# Saunders C6600 question



## Walt (Feb 12, 2004)

Hi, I just bought a used Saunders C6600 enlarger and was wondering if anyone could answer a couple of questions for me. Is there an on line manual available somewhere? Where exactly do you place filters for multi-contrast paper? The enlarger seems pretty straight forward but if anyone happens to know of any additional tips for using this enlarger it would be apreciated. Thanks.


----------



## tr0gd0o0r (Feb 12, 2004)

I'm not familiar with this specific enlarger, but as far as filters go, every enlarger I've worked with there has been a box above the bellows that the fron will open up (its on hinges) and you place the filters in there


----------



## Walt (Feb 12, 2004)

The front does open.  The condensor fits in first and then there is another piece of plane glass mounted in a frame that slides in just above that.
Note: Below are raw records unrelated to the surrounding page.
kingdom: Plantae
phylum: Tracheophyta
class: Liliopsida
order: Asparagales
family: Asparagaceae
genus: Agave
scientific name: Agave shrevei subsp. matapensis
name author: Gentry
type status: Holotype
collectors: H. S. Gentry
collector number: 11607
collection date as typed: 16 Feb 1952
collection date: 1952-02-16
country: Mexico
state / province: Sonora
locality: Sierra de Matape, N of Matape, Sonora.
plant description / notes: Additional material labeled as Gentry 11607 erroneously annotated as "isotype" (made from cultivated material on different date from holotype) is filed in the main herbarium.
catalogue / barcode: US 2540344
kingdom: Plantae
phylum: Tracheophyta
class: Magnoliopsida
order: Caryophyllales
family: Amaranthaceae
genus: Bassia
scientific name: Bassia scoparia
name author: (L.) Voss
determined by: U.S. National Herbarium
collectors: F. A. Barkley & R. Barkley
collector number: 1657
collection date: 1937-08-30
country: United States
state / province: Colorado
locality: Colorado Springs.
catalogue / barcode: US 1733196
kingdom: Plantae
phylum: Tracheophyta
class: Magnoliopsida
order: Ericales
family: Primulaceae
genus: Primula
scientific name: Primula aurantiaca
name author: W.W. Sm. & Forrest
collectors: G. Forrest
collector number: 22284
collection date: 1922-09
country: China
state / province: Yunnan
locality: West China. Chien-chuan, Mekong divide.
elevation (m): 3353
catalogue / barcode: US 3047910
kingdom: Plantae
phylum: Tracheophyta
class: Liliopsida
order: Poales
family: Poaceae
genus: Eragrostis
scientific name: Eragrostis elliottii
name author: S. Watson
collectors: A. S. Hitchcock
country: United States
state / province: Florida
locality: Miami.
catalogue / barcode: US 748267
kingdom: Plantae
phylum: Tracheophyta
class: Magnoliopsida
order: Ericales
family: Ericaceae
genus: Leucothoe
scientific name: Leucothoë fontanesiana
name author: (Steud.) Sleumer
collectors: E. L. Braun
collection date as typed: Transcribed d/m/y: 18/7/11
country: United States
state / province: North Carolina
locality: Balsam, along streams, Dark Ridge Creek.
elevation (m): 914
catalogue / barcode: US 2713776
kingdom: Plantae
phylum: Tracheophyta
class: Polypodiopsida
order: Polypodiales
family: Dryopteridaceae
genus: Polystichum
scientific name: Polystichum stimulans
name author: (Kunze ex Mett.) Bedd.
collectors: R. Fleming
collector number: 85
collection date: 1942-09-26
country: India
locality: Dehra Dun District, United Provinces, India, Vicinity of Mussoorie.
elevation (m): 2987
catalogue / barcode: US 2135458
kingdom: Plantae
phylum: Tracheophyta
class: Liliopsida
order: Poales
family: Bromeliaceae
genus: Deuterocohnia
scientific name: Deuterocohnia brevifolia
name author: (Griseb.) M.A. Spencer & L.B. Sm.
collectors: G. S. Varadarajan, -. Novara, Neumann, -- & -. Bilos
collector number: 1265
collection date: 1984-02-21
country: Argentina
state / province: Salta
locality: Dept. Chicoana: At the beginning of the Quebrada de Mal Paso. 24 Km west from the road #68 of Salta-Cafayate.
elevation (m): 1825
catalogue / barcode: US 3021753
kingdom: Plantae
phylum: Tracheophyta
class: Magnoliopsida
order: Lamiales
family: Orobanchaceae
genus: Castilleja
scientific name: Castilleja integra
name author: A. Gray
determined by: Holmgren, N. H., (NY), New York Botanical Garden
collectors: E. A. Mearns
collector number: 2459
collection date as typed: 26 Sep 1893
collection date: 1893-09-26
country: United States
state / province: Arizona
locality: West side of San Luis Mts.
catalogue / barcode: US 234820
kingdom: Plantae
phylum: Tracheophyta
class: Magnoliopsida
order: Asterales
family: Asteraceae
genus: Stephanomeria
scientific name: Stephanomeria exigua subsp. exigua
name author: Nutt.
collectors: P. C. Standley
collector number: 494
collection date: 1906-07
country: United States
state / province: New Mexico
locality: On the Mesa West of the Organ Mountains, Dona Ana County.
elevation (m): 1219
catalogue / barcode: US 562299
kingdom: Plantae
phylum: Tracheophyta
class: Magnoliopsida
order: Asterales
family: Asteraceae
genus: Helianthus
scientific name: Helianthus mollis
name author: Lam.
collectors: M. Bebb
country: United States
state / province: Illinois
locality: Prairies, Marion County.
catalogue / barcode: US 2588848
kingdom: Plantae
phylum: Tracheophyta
I'm guessing that filters are just placed above this piece of glass. Just wondering if heat might be a problem in that spot.


----------



## voodoocat (Feb 12, 2004)

You can always get filters that mount under the lens.  That is what I have.  And I do have a filter drawer.


----------



## oriecat (Feb 12, 2004)

If you get gel filters (the thin plasticy ones), heat is not an issue.  They are heat resistant.  That's what they are made for.


----------